In November 2011 we reported on the case of a golfer injured by a ball hit by another golfer.  The player and club found liable for the accident appealed to the Inner House of the Court of Session. 


In 2007, Anthony Phee, an inexperienced golfer, went out for a game of golf with three friends at Niddry Castle Golf Club ("the Club"), West Lothian. Mr Phee was walking along a path from the 6th green to the 7th tee, when he was hit in the face by a ball hit by Mr James Gordon from the 18th tee. As a result of the accident Mr Phee lost an eye.  


At first instance the Court held that Mr Gordon owed a duty of care to Mr Phee, and should have been aware of the risk his tee shot posed to someone like Mr Phee. The Court decided that the Club had not risk assessed the course, and, notwithstanding the absence of any prior accidents, ought to have taken a more proactive approach and provided warning signs.

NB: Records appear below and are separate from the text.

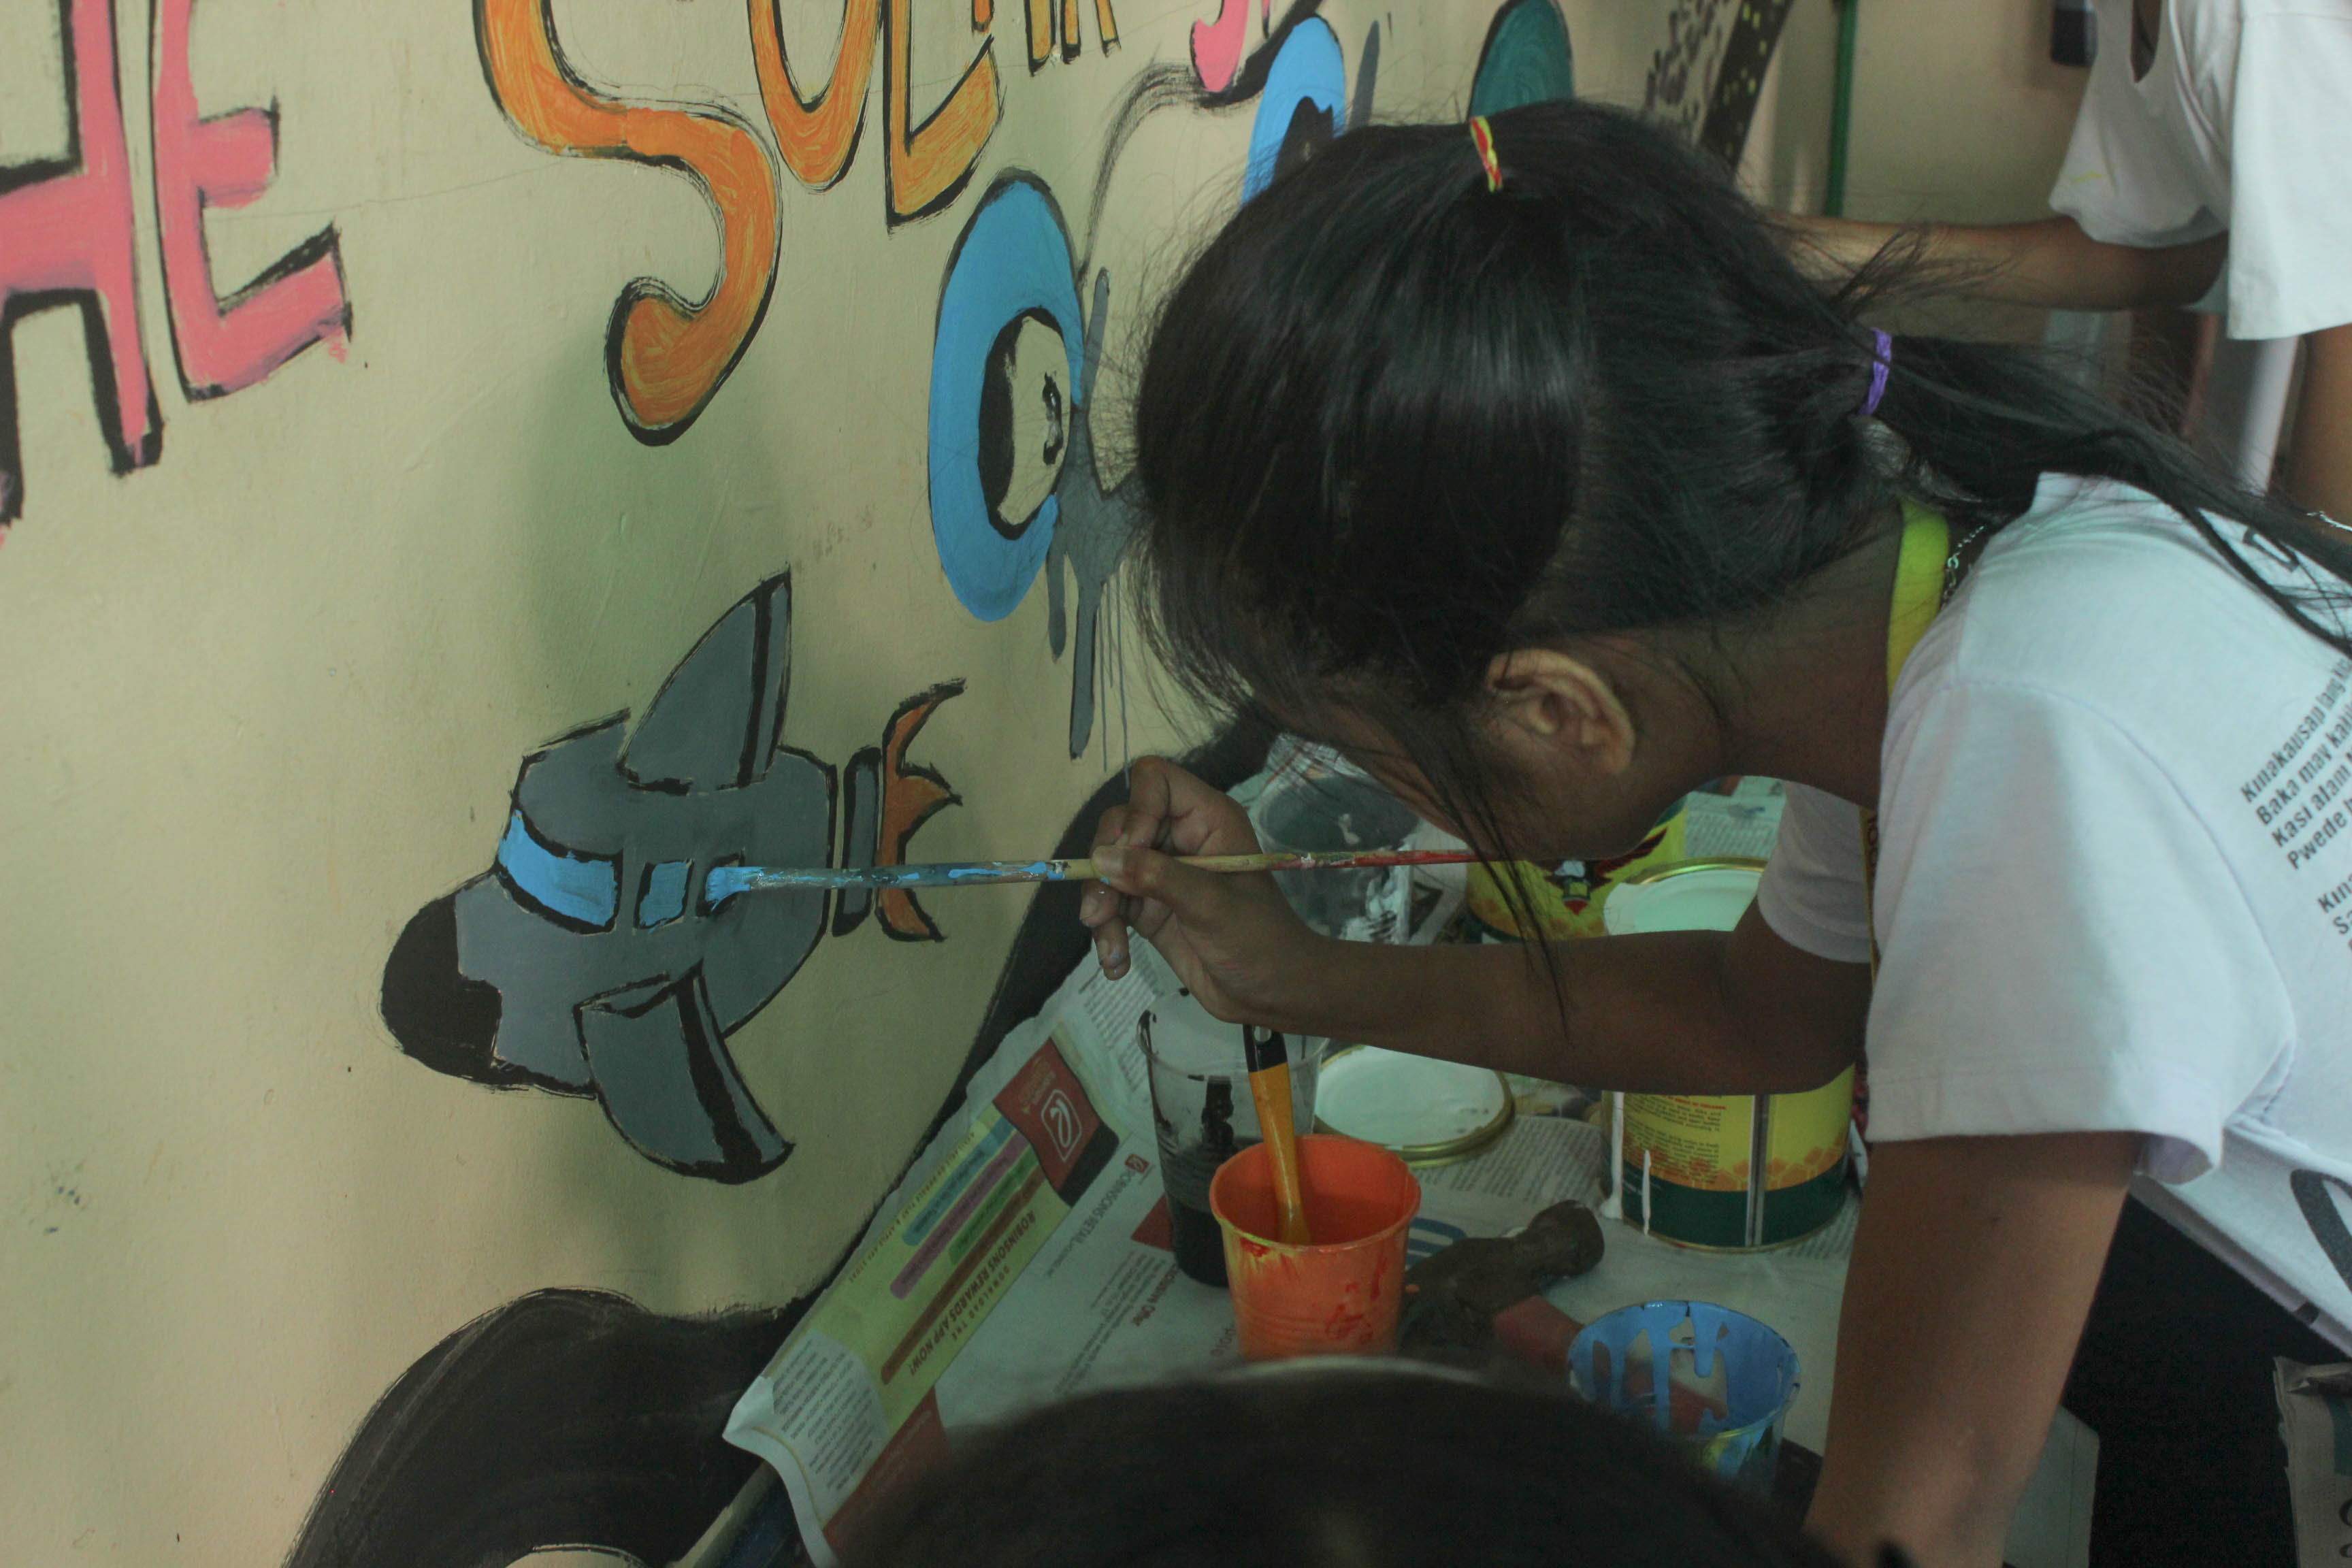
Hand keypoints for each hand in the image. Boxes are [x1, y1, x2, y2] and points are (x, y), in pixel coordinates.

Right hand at [1077, 756, 1327, 1024]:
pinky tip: (1116, 964)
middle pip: (1120, 825)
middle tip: (1103, 908)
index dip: (1136, 810)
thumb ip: (1157, 877)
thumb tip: (1101, 859)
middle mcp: (1180, 839)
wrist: (1272, 994)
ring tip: (1111, 947)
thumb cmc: (1259, 941)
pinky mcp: (1149, 908)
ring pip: (1108, 867)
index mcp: (1207, 820)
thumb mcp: (1211, 905)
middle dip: (1105, 865)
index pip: (1155, 780)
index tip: (1132, 852)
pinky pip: (1112, 905)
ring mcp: (1161, 874)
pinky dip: (1107, 933)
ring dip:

The judge decided that both Mr Gordon and the Club were liable and apportioned 70% of the liability to Mr Gordon and 30% to the Club.  Damages had been agreed at £400,000. 


Both Mr Gordon and the Club appealed the court's decision arguing that there had been no breach of duty and that the accident had been caused by Mr Phee's sole fault or contributory negligence. Mr Gordon also submitted that, if he and the Club were liable for the accident, the Club should bear a greater proportion of the liability. 

The Inner House was not persuaded that the accident was caused by any fault or negligence of Mr Phee.  They decided that the court had been correct to find that both Mr Gordon and the Club were liable for Mr Phee's injuries.  However, the appeal court was of the view that the lion's share of the blame rested with the Club.  As such, they apportioned 20% of the liability to Mr Gordon and 80% to the Club.


This case highlights the importance of conducting and implementing a proper risk assessment when organising a sporting activity.  Golf clubs must review their courses for risk of injury and act appropriately. Golf clubs and players should also review their insurance cover.